This page is for keeping thoughts about the expected output formats *other than* XML.
The formats discussed so far are:
Initial proposal: A strong design goal is that the conversion from canonical XML to HTML should be round-trippable, that is, that it should be possible to convert the HTML back to XML with literally zero loss of semantic content. Conversion from and to the canonical XML might be done with XSLT. Response:
For the example of counter="requirement", there are ways that the information could be propagated, such as into a class name of list_counter_requirement, but that's kind of ugly and subject to issues when the namespace characters are different. (What do you do with a counter name that contains spaces or non-alphameric characters?) With a requirement of "all", each of these edge cases would need to be nailed down. But is it the type of semantic information that *needs* to be propagated? I really don't think so.

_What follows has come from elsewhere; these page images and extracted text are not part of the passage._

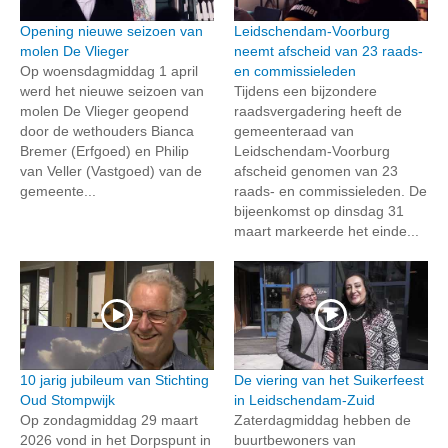
Opening nieuwe seizoen van
Leidschendam-Voorburg
molen De Vlieger
neemt afscheid van 23 raads-
Op woensdagmiddag 1 april
en commissieleden
werd het nieuwe seizoen van
Tijdens een bijzondere
molen De Vlieger geopend
raadsvergadering heeft de
door de wethouders Bianca
gemeenteraad van
Bremer (Erfgoed) en Philip
Leidschendam-Voorburg
van Veller (Vastgoed) van de
afscheid genomen van 23
gemeente...
raads- en commissieleden. De
bijeenkomst op dinsdag 31
maart markeerde het einde...
10 jarig jubileum van Stichting
De viering van het Suikerfeest
Oud Stompwijk
in Leidschendam-Zuid
Op zondagmiddag 29 maart
Zaterdagmiddag hebben de
2026 vond in het Dorpspunt in
buurtbewoners van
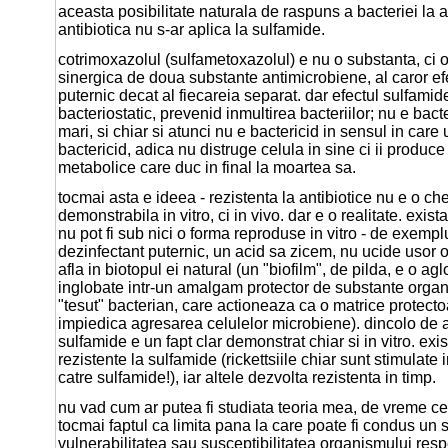
aceasta posibilitate naturala de raspuns a bacteriei la
antibiotica nu s-ar aplica la sulfamide.
cotrimoxazolul (sulfametoxazolul) e nu o substanta, ci 
sinergica de doua substante antimicrobiene, al caror e
puternic decat al fiecareia separat. dar efectul sulfamid
bacteriostatic, prevenid inmultirea bacteriilor; nu e bact
mari, si chiar si atunci nu e bactericid in sensul in care
bactericid, adica nu distruge celula in sine ci ii produc
metabolice care duc in final la moartea sa.
tocmai asta e ideea - rezistenta la antibiotice nu e o c
demonstrabila in vitro, ci in vivo. dar e o realitate. exista
nu pot fi sub nici o forma reproduse in vitro - de exemplu
dezinfectant puternic, un acid sa zicem, nu ucide usor o
afla in biotopul ei natural (un "biofilm", de pilda, e o ag
inglobate intr-un amalgam protector de substante orga
"tesut" bacterian, care actioneaza ca o matrice protecto
impiedica agresarea celulelor microbiene). dincolo de as
sulfamide e un fapt clar demonstrat chiar si in vitro. exis
rezistente la sulfamide (rickettsiile chiar sunt stimulate 
catre sulfamide!), iar altele dezvolta rezistenta in timp.
nu vad cum ar putea fi studiata teoria mea, de vreme c
tocmai faptul ca limita pana la care poate fi condus un 
vulnerabilitatea sau susceptibilitatea organismului resp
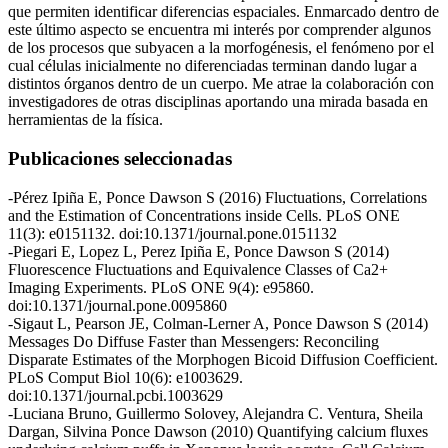
que permiten identificar diferencias espaciales. Enmarcado dentro de
este último aspecto se encuentra mi interés por comprender algunos
de los procesos que subyacen a la morfogénesis, el fenómeno por el
cual células inicialmente no diferenciadas terminan dando lugar a
distintos órganos dentro de un cuerpo. Me atrae la colaboración con
investigadores de otras disciplinas aportando una mirada basada en
herramientas de la física.
Publicaciones seleccionadas
-Pérez Ipiña E, Ponce Dawson S (2016) Fluctuations, Correlations
and the Estimation of Concentrations inside Cells. PLoS ONE
11(3): e0151132. doi:10.1371/journal.pone.0151132
-Piegari E, Lopez L, Perez Ipiña E, Ponce Dawson S (2014)
Fluorescence Fluctuations and Equivalence Classes of Ca2+
Imaging Experiments. PLoS ONE 9(4): e95860.
doi:10.1371/journal.pone.0095860
-Sigaut L, Pearson JE, Colman-Lerner A, Ponce Dawson S (2014)
Messages Do Diffuse Faster than Messengers: Reconciling
Disparate Estimates of the Morphogen Bicoid Diffusion Coefficient.
PLoS Comput Biol 10(6): e1003629.
doi:10.1371/journal.pcbi.1003629
-Luciana Bruno, Guillermo Solovey, Alejandra C. Ventura, Sheila
Dargan, Silvina Ponce Dawson (2010) Quantifying calcium fluxes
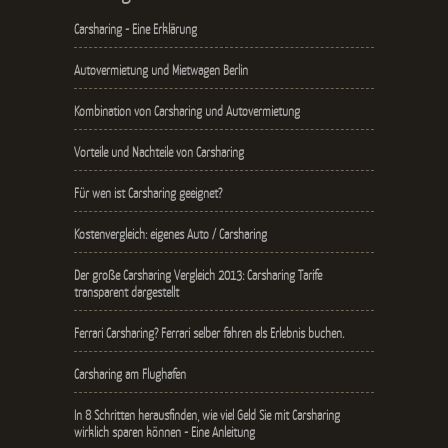
Carsharing - Eine Erklärung
Autovermietung und Mietwagen Berlin
Kombination von Carsharing und Autovermietung
Vorteile und Nachteile von Carsharing
Für wen ist Carsharing geeignet?
Kostenvergleich: eigenes Auto / Carsharing
Der große Carsharing Vergleich 2013: Carsharing Tarife
transparent dargestellt
Ferrari Carsharing? Ferrari selber fahren als Erlebnis buchen.
Carsharing am Flughafen
In 8 Schritten herausfinden, wie viel Geld Sie mit Carsharing
wirklich sparen können - Eine Anleitung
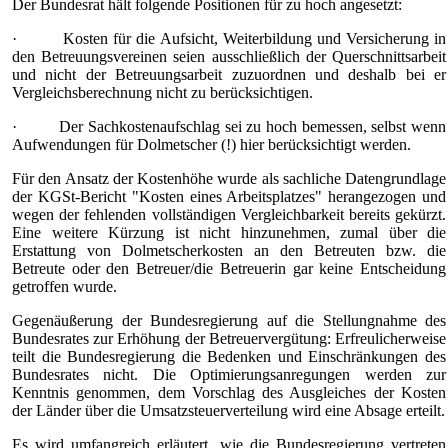
Der Bundesrat hält folgende Positionen für zu hoch angesetzt:
· Kosten für die Aufsicht, Weiterbildung und Versicherung in
den Betreuungsvereinen seien ausschließlich der Querschnittsarbeit
und nicht der Betreuungsarbeit zuzuordnen und deshalb bei er
Vergleichsberechnung nicht zu berücksichtigen.
· Der Sachkostenaufschlag sei zu hoch bemessen, selbst wenn
Aufwendungen für Dolmetscher (!) hier berücksichtigt werden.
Für den Ansatz der Kostenhöhe wurde als sachliche Datengrundlage
der KGSt-Bericht "Kosten eines Arbeitsplatzes" herangezogen und
wegen der fehlenden vollständigen Vergleichbarkeit bereits gekürzt.
Eine weitere Kürzung ist nicht hinzunehmen, zumal über die
Erstattung von Dolmetscherkosten an den Betreuten bzw. die
Betreute oder den Betreuer/die Betreuerin gar keine Entscheidung
getroffen wurde.
Gegenäußerung der Bundesregierung auf die Stellungnahme des
Bundesrates zur Erhöhung der Betreuervergütung: Erfreulicherweise
teilt die Bundesregierung die Bedenken und Einschränkungen des
Bundesrates nicht. Die Optimierungsanregungen werden zur
Kenntnis genommen, dem Vorschlag des Ausgleiches der Kosten
der Länder über die Umsatzsteuerverteilung wird eine Absage erteilt.
Es wird umfangreich erläutert, wie die Bundesregierung vertreten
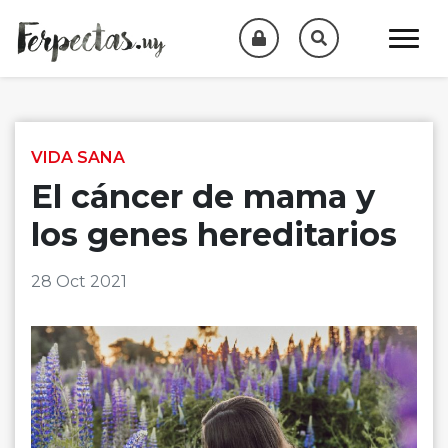
Skip to content
VIDA SANA
El cáncer de mama y
los genes hereditarios
28 Oct 2021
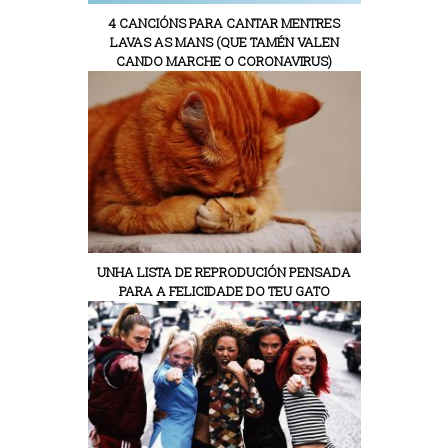
4 CANCIÓNS PARA CANTAR MENTRES
LAVAS AS MANS (QUE TAMÉN VALEN
CANDO MARCHE O CORONAVIRUS)
UNHA LISTA DE REPRODUCIÓN PENSADA
PARA A FELICIDADE DO TEU GATO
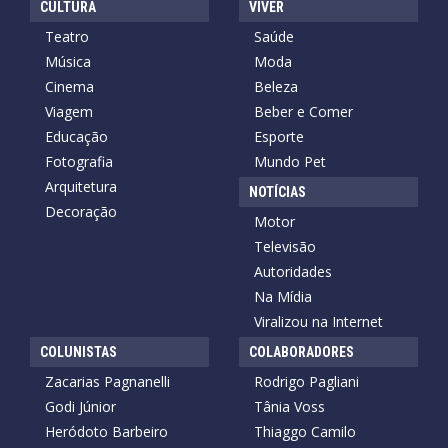
CULTURA
VIVER
Teatro
Saúde
Música
Moda
Cinema
Beleza
Viagem
Beber e Comer
Educação
Esporte
Fotografia
Mundo Pet
Arquitetura
NOTÍCIAS
Decoração
Motor
Televisão
Autoridades
Na Mídia
Viralizou na Internet
COLUNISTAS
COLABORADORES
Zacarias Pagnanelli
Rodrigo Pagliani
Godi Júnior
Tânia Voss
Heródoto Barbeiro
Thiaggo Camilo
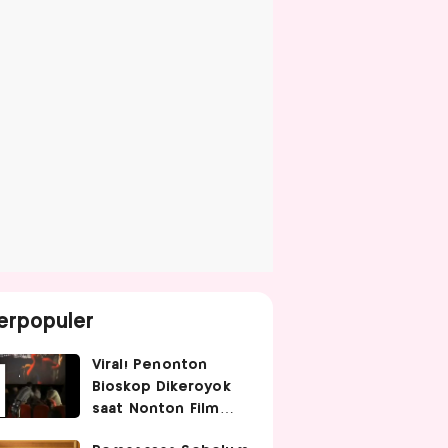
erpopuler
Viral! Penonton
Bioskop Dikeroyok
saat Nonton Film
Spider-Man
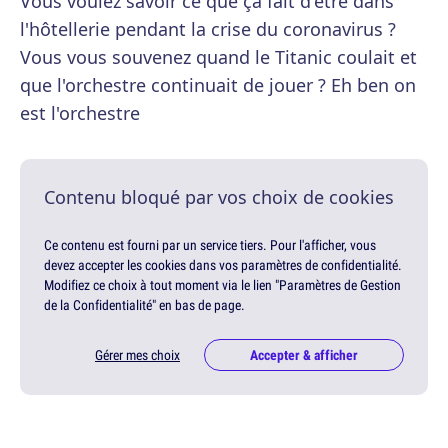
Vous voulez savoir ce que ça fait d'être dans
l'hôtellerie pendant la crise du coronavirus ?
Vous vous souvenez quand le Titanic coulait et
que l'orchestre continuait de jouer ? Eh ben on
est l'orchestre
Contenu bloqué par vos choix de cookies
Ce contenu est fourni par un service tiers. Pour l'afficher, vous
devez accepter les cookies dans vos paramètres de confidentialité.
Modifiez ce choix à tout moment via le lien "Paramètres de Gestion
de la Confidentialité" en bas de page.
Gérer mes choix
Accepter & afficher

As of 2013-10-09, it is not clear whether or not the text output will be ASCII or UTF-8. The following assumes ASCII. If the format is UTF-8, then the following is wrong.
The text-only format must have the same character-set limitations as the current RFC format. For new RFCs that have non-ASCII characters in them, each such character must be represented as [*U+xxxx*], where xxxx is a 4- or 6- character hex value. The use case here is that it must be possible to convert all of the encoded versions of the non-ASCII characters in the text-only document exactly to the correct characters in the canonical document. The choice of [*U+xxxx*] was made because it is extremely unlikely for that sequence to be part of a normal RFC, even one that talks about Unicode code points by their hex values. For example, an author's name that is represented in the canonical format as “Martin Dürst” would be represented in the text-only format as “Martin D[*U+00FC*]rst”. This requires that lines in the text-only format be longer than 80 columns if those lines contain non-ASCII characters.
Dave thinks: disagree with the above paragraph. I'm leaning towards saying there should be a separate UTF-8 (e.g. .utf8) text version. And for either version I don't think any U+ sequence should appear for a person's name.
Paul thinks: if there are two versions, the .txt should be UTF-8 and the ASCII version should be .asc. If there is an all-ASCII version, we need to ask the authors how they want their names (mis)spelled in ASCII.
Initial proposal: There should be multiple text outputs: ASCII-only with page breaks, ASCII-only without page breaks, UTF-8 with page breaks, UTF-8 without page breaks.
Response: Limit the .txt output to one option only, as similar as reasonable to what is available today. That would be text, ascii-art only with links to images, page breaks with headers and footers.
The paginated text format needs to deal with the issue of paragraph or art that would be split over a page break.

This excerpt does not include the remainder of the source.